Feed prices are expected to remain relatively high through the end of 2011 and into next year. Corn prices are forecast at $6.20 to $7.20 per bushel for the 2011/12 crop year. This forecast represents a small reduction from September’s forecast prices and is based on higher reported carry-in stocks and slightly lower projected corn exports. Similarly, the soybean meal price forecast was lowered from September to $335 to $365 per ton for the 2011/12 marketing year, based on a lower soybean export forecast in October. Preliminary estimates placed alfalfa prices at $196 per ton in September in the face of almost 5 percent lower production in 2011. Significant relief from the current prices level is not likely until next spring.

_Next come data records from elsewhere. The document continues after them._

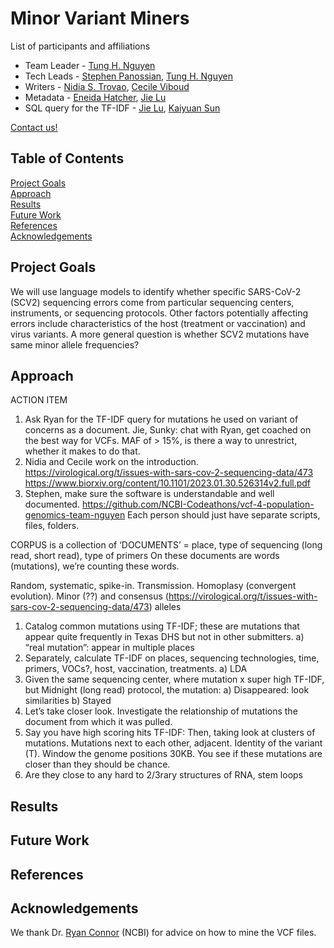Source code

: # Minor Variant Miners

List of participants and affiliations
- Team Leader - [Tung H. Nguyen](https://github.com/tn-7) 
- Tech Leads - [Stephen Panossian](https://github.com/StephenP20904), [Tung H. Nguyen](https://github.com/tn-7)
- Writers - [Nidia S. Trovao](https://github.com/nidiatrovao), [Cecile Viboud](https://github.com/viboudc)
- Metadata - [Eneida Hatcher](https://github.com/Nadapotata), [Jie Lu](jl32587)
- SQL query for the TF-IDF - [Jie Lu](jl32587), [Kaiyuan Sun](https://github.com/sunky1016)

[Contact us!](mailto:tung.nguyen@nih.gov)

## Table of Contents
[Project Goals](#project-goals)\
[Approach](#approach)\
[Results](#results)\
[Future Work](#future-work)\
[References](#references)\
[Acknowledgements](#acknowledgements)

## Project Goals
We will use language models to identify whether specific SARS-CoV-2 (SCV2) sequencing errors come from particular sequencing centers, instruments, or sequencing protocols. Other factors potentially affecting errors include characteristics of the host (treatment or vaccination) and virus variants. 
A more general question is whether SCV2 mutations have same minor allele frequencies?

## Approach
ACTION ITEM
1) Ask Ryan for the TF-IDF query for mutations he used on variant of concerns as a document. Jie, Sunky: chat with Ryan, get coached on the best way for VCFs.
MAF of > 15%, is there a way to unrestrict, whether it makes to do that.
2) Nidia and Cecile work on the introduction. https://virological.org/t/issues-with-sars-cov-2-sequencing-data/473 https://www.biorxiv.org/content/10.1101/2023.01.30.526314v2.full.pdf
3) Stephen, make sure the software is understandable and well documented. https://github.com/NCBI-Codeathons/vcf-4-population-genomics-team-nguyen
Each person should just have separate scripts, files, folders.

CORPUS is a collection of
‘DOCUMENTS’ = place, type of sequencing (long read, short read), type of primers
On these documents are words (mutations), we’re counting these words.

Random, systematic, spike-in. Transmission. Homoplasy (convergent evolution).
Minor (??) and consensus (https://virological.org/t/issues-with-sars-cov-2-sequencing-data/473)  alleles

1) Catalog common mutations using TF-IDF; these are mutations that appear quite frequently in Texas DHS but not in other submitters.
  a) “real mutation”: appear in multiple places
2) Separately, calculate TF-IDF on places, sequencing technologies, time, primers, VOCs?, host, vaccination, treatments.
   a) LDA
3) Given the same sequencing center, where mutation x super high TF-IDF, but Midnight (long read) protocol, the mutation:
  a) Disappeared: look similarities 
  b) Stayed
4) Let’s take closer look. Investigate the relationship of mutations the document from which it was pulled.
5) Say you have high scoring hits TF-IDF: Then, taking look at clusters of mutations. Mutations next to each other, adjacent. Identity of the variant (T). Window the genome positions 30KB. You see if these mutations are closer than they should be chance.
6) Are they close to any hard to 2/3rary structures of RNA, stem loops

## Results

## Future Work

## References

## Acknowledgements

We thank Dr. [Ryan Connor](Arghcee) (NCBI) for advice on how to mine the VCF files.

Milk production for 2011 is projected at 195.9 billion pounds, a 200-million pound increase from September’s forecast. Both higher cow numbers and yield per cow contribute to rise. Despite high feed prices and continued heavy cow slaughter, the U.S. dairy herd continues to expand more rapidly than anticipated. The herd is forecast to average 9.2 million head for the year. Yield per cow has also risen more rapidly than anticipated and is forecast at 21,300 pounds, an increase from September estimates. Output per cow may not have been as diminished by the hot summer temperatures as expected.

In 2012, the U.S. dairy herd is expected to contract to 9.19 million head. This forecast represents both a year-over-year decline and a decline from the September 2012 forecast. Although corn and soybean meal prices have been revised downward, they remain high by historic levels and continued expected high alfalfa prices along with lower milk prices will likely stimulate a herd reduction during 2012. These fundamentals will also limit the rise in output per cow next year, which is forecast at 21,600 pounds despite an extra milking day in 2012.

Milk-equivalent imports for 2011 are forecast at 3.2 billion pounds on a fats basis and 5.3 billion pounds on a skim-solids basis this year, both unchanged from September’s forecast. Next year, fat-basis imports are forecast unchanged at 3.2 billion pounds but skim-solids imports are expected to slide to 5.1 billion pounds, also unchanged from September’s forecast. Fat-basis exports are forecast at 9.1 billion pounds for 2011, a slight downward revision from September’s forecast due to lower expected butter and cheese exports.

Favorable conditions in Oceania coupled with rising seasonal production are expected to pressure prices and increase competition particularly for U.S. dairy exports in 2012. Skim-solids exports are forecast at 32.6 billion pounds this year, unchanged from September. In 2012, milk-equivalent exports on both a fats and skim-solids basis are forecast to be lower than in 2011. Fat-basis exports are forecast at 8.6 billion pounds, down fractionally from September’s forecast. Skim-solids basis exports are placed at 31.9 billion pounds, a decline from September’s projection.

This year, domestic commercial milk use is forecast to reach 188.6 billion pounds on a fats basis and 167.8 billion pounds on a skim-solids basis. In 2012, domestic commercial use is forecast to rise to 192 billion pounds on a fats basis and 170.8 billion pounds on a skim-solids basis. Both forecasts would represent a healthy rise in use; especially for the fats basis forecast after several years of slow growth.